Hong Sangsoo sort un film par an, quand ce n’est pas deux et chaque nouvelle sortie semble dialoguer intimement avec la précédente. D’infimes variations permettent à tous les coups au film de se libérer d’une quelconque emprise, de ne pas jouer la redite, de refuser de n’être qu’un maillon de la chaine.
Hill of freedom me partage. D’une part car j’ai l’impression de voir le plus beau film de Hong Sangsoo depuis Woman on the beach (à nuancer cela dit puisque j’en ai raté quelques-uns : Sunhi, Haewon et les hommes, The day he arrives) et d’autre part car il souffre sérieusement d’être passé juste avant Cemetery of splendour et inéluctablement de s’être fait dévorer.
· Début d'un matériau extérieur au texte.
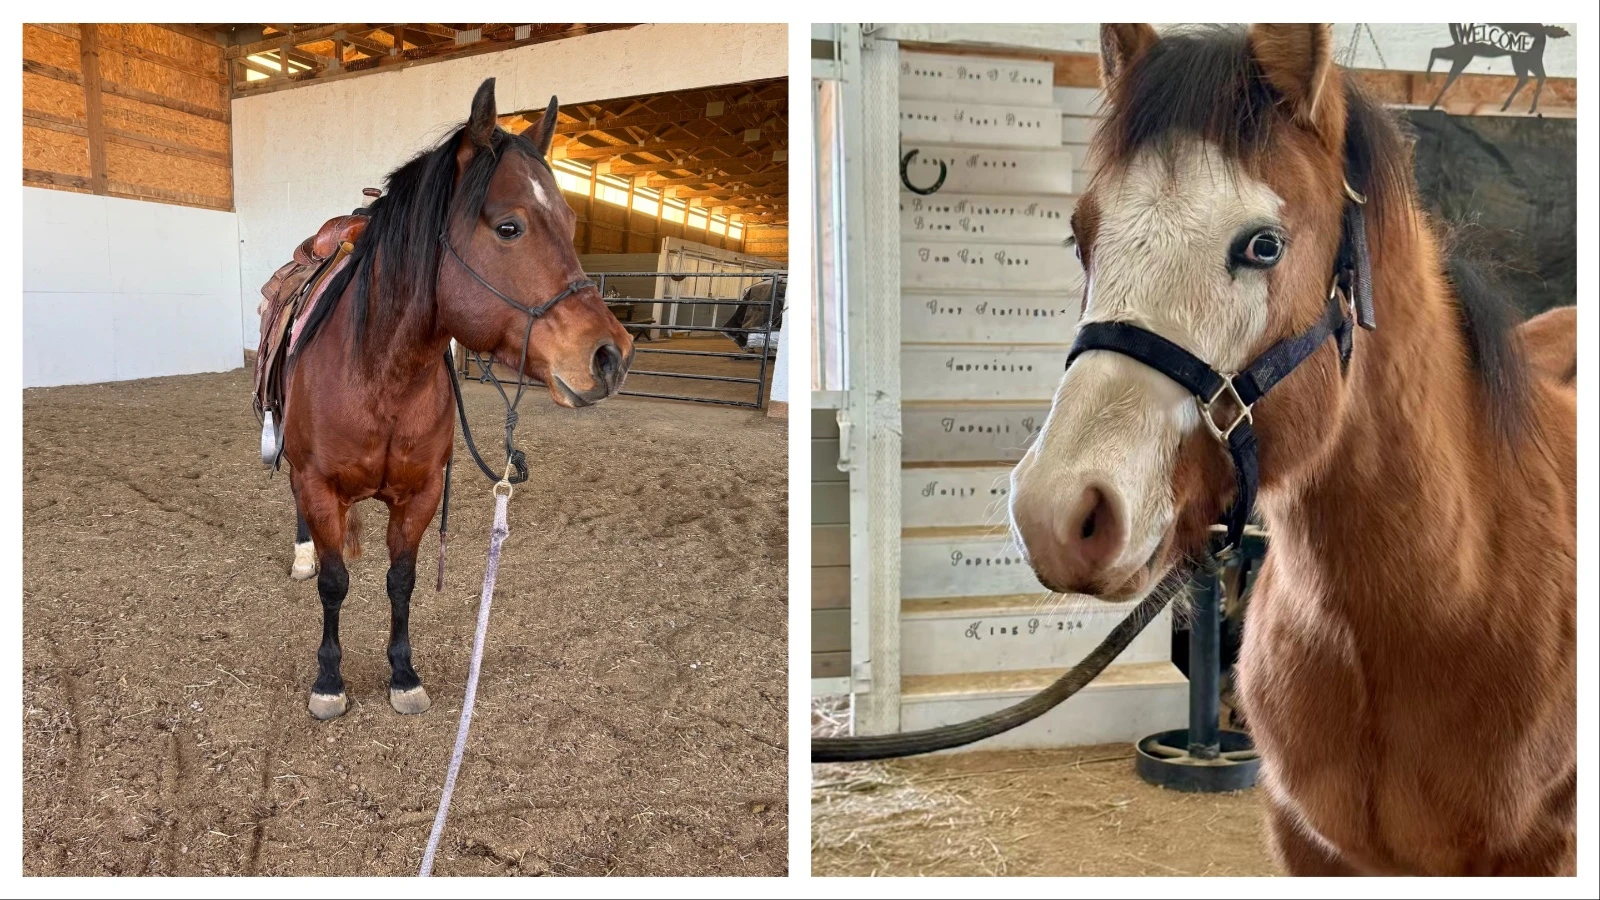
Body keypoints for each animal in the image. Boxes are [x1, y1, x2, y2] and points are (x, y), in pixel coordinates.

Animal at [276, 78, 633, 720]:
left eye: (571, 221)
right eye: (509, 227)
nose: (611, 355)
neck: (381, 377)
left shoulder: (421, 494)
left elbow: (401, 581)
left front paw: (402, 673)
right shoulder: (317, 483)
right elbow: (335, 584)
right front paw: (329, 681)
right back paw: (301, 554)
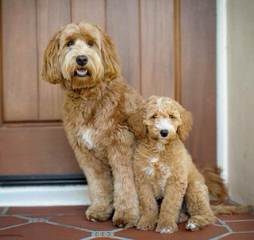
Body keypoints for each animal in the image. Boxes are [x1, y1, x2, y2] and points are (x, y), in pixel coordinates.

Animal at [41, 22, 143, 227]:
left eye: (91, 43)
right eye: (69, 43)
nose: (81, 59)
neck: (88, 95)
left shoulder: (121, 147)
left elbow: (125, 184)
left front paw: (126, 216)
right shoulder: (86, 154)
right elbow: (99, 184)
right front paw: (100, 210)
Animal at [133, 96, 214, 233]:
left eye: (172, 116)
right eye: (154, 116)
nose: (164, 132)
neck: (160, 149)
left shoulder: (175, 180)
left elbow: (169, 204)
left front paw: (166, 225)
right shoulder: (143, 179)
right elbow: (148, 203)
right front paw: (147, 222)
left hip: (194, 188)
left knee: (208, 215)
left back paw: (194, 223)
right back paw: (178, 217)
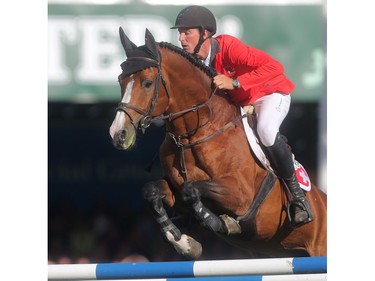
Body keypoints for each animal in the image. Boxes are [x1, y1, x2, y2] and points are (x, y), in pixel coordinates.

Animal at [110, 28, 328, 258]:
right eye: (120, 81)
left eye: (147, 83)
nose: (118, 133)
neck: (193, 133)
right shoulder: (174, 190)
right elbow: (152, 190)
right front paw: (184, 243)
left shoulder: (240, 195)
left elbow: (191, 190)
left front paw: (218, 223)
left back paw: (300, 207)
Rarement un film de Hong Sangsoo ne m’aura paru si flou, flottant, ambigu comme s’il manquait des morceaux, comme s’il était inachevé. Sa faible durée de 1h06 y fait beaucoup. Le récit en lui-même ne trahit pas les habitudes du cinéaste : Errances dans un village, très peu de lieux, très peu de scènes, diverses rencontres, artiste looser, alcool et baise. En gros. On est bien chez Hong Sangsoo. Mais la construction s’avère étonnante.
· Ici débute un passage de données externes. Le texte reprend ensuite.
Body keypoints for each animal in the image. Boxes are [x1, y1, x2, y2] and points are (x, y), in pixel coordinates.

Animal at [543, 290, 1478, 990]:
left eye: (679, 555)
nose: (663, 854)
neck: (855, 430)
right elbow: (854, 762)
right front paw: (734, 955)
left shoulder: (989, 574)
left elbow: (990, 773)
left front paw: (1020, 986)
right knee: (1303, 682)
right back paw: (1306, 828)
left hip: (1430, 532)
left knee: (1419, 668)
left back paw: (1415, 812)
Mori, un jeune japonais, arrive à Séoul pour y retrouver une femme qu’il a aimée. Celle-ci étant absente, il l’attend, dans une chambre d’hôtes, fait des rencontres et écrit. Et ce sont ses mots qui vont guider le récit qui nous sera conté lorsque la jeune femme aura récupéré les lettres. Une astuce de scénario fait qu’elle ne les découvre pas dans l’ordre d’écriture donc nous non plus. Ainsi nous allons accepter le séjour de Mori comme il nous est raconté, de façon aléatoire.
L’idée aurait seulement pu être un gimmick mais le cinéaste crée quelque chose d’assez terrible, de faussement léger. Il y perd son personnage dans une temporalité indistincte. Celui-ci lit en effet un ouvrage intitulé « Le temps » et il va croiser un chien qui se nomme « Rêve » et un bar/restaurant dont l’appellation énigmatique donne au film son titre.
Mais surtout, certaines lettres sont oubliées ou perdues. En somme, il nous manque des éléments. Qu’importe finalement, puisque l’on tient là une pure logique de rêve (renforcé par un final absolument divin) où la retrouvaille importe moins que la quête, le voyage davantage que sa résolution.